> [Texto de origem]
Para ser mais concreto, se Jones descobre que sua propriedade está sendo roubada por Smith, ele tem o direito de repeli-lo e de tentar detê-lo; mas ele não tem o direito de repeli-lo bombardeando um prédio e assassinando pessoas inocentes ou tentar detê-lo metralhando multidões inocentes. Se ele fizer isso, ele será um agressor criminoso tanto (ou mais que) quanto Smith.

A aplicação dos problemas da guerra e da paz já está tornando-se evidente. Por enquanto, em sentido estrito, a guerra é um conflito entre Estados; já em sentido amplo, podemos defini-la como a manifestação aberta da violência entre pessoas ou grupos de pessoas. Se Smith e um grupo de seus capangas agridem Jones, e Jones e seus guarda-costas perseguem a gangue de Smith até sua sede, deveríamos parabenizar Jones por seu empenho e nós, assim como outras pessoas interessadas em repreender agressões, podemos contribuir financeiramente ou pessoalmente para a causa de Jones. Mas Jones não tem direito, nenhum direito a mais do que Smith, de agredir alguma outra pessoa no curso de sua “guerra justa”: roubar a propriedade de outrem para financiar seu objetivo, recrutar outros a seu bando pelo uso da violência ou matar outras pessoas no curso de sua luta para capturar as forças de Smith. Se Jones tiver de fazer qualquer uma dessas coisas, ele se torna um criminoso da mesma forma que Smith, e ele também passa a ser sujeito a quaisquer que sejam as sanções ou medidas tomadas contra a criminalidade. De fato, se o crime de Smith foi um roubo, e Jones precisa se utilizar de conscrição para detê-lo ou precisa matar outros em sua perseguição, Jones se torna mais criminoso do que Smith, pois crimes contra outras pessoas como escravidão e assassinato são certamente muito piores do que roubo. (Pois enquanto o roubo fere a extensão da personalidade de outrem, a escravidão fere, assassina e oblitera a própria personalidade).

Suponha que Jones, no curso de sua “guerra justa” contra as devastações de Smith, teria de matar algumas pessoas inocentes e suponha que ele teria de alegar, em defesa de seus assassinatos, que estava apenas agindo no slogan “Dê-me a liberdade ou dê-me a morte”. A absurdidade desta “defesa” deveria ser evidente, porque a questão não é se Jones estava disposto pessoalmente a arriscar sua própria vida em sua luta contra Smith; o real problema é se ele estava ou não disposto a matar outras pessoas em prol de seu fim legítimo. Pois Jones, em verdade, estava agindo em nome de um slogan completamente indefensável: “Dê-me a liberdade ou dê a eles a morte” — certamente um grito de guerra de uma nobreza bem mais débil.[3]

Assim, a atitude libertária básica em face da guerra precisa ser: é legítimo se utilizar da violência contra criminosos em defesa dos direitos de alguma pessoa ou propriedade desta; é completamente inadmissível violar os direitos de outras pessoas inocentes. A guerra, portanto, é apenas adequada quando o exercício da violência é rigorosamente limitado aos criminosos individuais. Poderíamos julgar por nós mesmos a quantidade de guerras ou conflitos na história que foram ao encontro com esse critério.

> [Dados armazenados]

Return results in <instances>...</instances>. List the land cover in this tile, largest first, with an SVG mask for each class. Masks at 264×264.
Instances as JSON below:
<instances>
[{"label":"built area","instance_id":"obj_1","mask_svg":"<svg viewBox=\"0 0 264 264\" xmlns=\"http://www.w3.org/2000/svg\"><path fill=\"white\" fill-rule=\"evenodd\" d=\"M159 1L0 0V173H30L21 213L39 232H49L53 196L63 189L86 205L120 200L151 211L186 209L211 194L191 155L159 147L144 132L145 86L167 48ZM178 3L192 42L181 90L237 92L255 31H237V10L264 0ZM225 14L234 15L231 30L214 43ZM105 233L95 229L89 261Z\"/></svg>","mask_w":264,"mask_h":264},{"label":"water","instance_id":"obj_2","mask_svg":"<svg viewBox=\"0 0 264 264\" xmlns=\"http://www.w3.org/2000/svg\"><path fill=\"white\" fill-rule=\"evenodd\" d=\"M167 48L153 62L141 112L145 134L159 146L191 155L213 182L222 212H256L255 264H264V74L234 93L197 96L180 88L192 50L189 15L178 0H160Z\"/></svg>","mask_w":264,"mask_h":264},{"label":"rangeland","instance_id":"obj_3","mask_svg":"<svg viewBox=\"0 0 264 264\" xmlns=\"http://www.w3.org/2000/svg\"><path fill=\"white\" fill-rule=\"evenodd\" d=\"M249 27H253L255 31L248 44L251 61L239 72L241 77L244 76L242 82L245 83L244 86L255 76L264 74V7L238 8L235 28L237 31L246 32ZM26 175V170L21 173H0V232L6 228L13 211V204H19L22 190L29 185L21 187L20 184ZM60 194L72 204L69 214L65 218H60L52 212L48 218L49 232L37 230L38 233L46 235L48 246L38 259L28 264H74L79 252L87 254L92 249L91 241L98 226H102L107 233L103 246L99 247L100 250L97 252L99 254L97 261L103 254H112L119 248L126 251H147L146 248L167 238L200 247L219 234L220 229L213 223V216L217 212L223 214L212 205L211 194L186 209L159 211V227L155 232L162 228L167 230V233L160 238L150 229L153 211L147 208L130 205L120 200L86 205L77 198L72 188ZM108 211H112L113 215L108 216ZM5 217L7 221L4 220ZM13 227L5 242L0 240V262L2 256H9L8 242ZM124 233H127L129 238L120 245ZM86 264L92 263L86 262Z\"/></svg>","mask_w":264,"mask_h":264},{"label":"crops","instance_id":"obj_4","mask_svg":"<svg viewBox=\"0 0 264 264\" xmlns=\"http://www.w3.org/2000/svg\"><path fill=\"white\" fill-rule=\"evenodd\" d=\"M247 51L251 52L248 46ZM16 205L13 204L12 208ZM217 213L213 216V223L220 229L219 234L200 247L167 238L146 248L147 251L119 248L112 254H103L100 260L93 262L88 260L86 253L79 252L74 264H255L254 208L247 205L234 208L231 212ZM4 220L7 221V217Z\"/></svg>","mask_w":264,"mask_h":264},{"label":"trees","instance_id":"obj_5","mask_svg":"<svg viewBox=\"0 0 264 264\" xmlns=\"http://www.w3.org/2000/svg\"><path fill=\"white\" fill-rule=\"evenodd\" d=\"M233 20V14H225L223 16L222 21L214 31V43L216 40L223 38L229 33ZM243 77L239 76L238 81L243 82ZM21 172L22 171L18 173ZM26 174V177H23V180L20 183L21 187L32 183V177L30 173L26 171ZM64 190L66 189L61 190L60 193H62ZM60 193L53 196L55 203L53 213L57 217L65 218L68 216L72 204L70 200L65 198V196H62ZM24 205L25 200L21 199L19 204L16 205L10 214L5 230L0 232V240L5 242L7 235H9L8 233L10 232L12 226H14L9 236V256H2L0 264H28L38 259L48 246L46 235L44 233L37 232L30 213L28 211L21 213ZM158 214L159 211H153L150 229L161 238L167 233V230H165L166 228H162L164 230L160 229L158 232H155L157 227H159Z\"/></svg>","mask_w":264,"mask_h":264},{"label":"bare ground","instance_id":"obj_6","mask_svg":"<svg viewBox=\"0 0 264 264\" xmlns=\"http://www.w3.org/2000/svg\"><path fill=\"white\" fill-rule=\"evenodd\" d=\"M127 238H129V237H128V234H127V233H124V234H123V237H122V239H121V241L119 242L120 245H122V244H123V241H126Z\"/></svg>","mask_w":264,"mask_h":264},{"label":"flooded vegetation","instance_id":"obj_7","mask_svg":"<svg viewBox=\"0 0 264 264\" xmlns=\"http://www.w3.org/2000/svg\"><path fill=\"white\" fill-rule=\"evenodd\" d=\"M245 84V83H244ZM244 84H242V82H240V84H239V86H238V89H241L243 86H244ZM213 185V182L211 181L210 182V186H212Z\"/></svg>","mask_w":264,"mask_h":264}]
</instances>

> [O que fazer]
1 > Segundo o texto de origem, em que situação a guerra é adequada?
2 > Indique se cada afirmação abaixo concorda com o texto de origem, respondendo sim ou não e citando as palavras decisivas:
(a) Em sentido estrito, a guerra é um conflito entre Estados.
(b) Na sua "guerra justa", Jones tem direito de recrutar outros ao seu bando pela violência.
(c) O slogan em nome do qual Jones de fato agia era "Dê-me a liberdade ou dê-me a morte".
3 > Por favor, imprima o trecho do texto de origem entre "Para ser mais" e "que) quanto Smith.", incluindo ambos.

> [Resultados por tarefa]
1 > Apenas quando o exercício da violência é rigorosamente limitado aos criminosos individuais.

2 >
(a) Sim: «em sentido estrito, a guerra é um conflito entre Estados»
(b) Não: «Mas Jones não tem direito, nenhum direito a mais do que Smith, de agredir alguma outra pessoa no curso de sua “guerra justa”: roubar a propriedade de outrem para financiar seu objetivo, recrutar outros a seu bando pelo uso da violência»
(c) Não: «Pois Jones, em verdade, estava agindo em nome de um slogan completamente indefensável: “Dê-me a liberdade ou dê a eles a morte”»

3 >
Para ser mais concreto, se Jones descobre que sua propriedade está sendo roubada por Smith, ele tem o direito de repeli-lo e de tentar detê-lo; mas ele não tem o direito de repeli-lo bombardeando um prédio e assassinando pessoas inocentes ou tentar detê-lo metralhando multidões inocentes. Se ele fizer isso, ele será um agressor criminoso tanto (ou mais que) quanto Smith.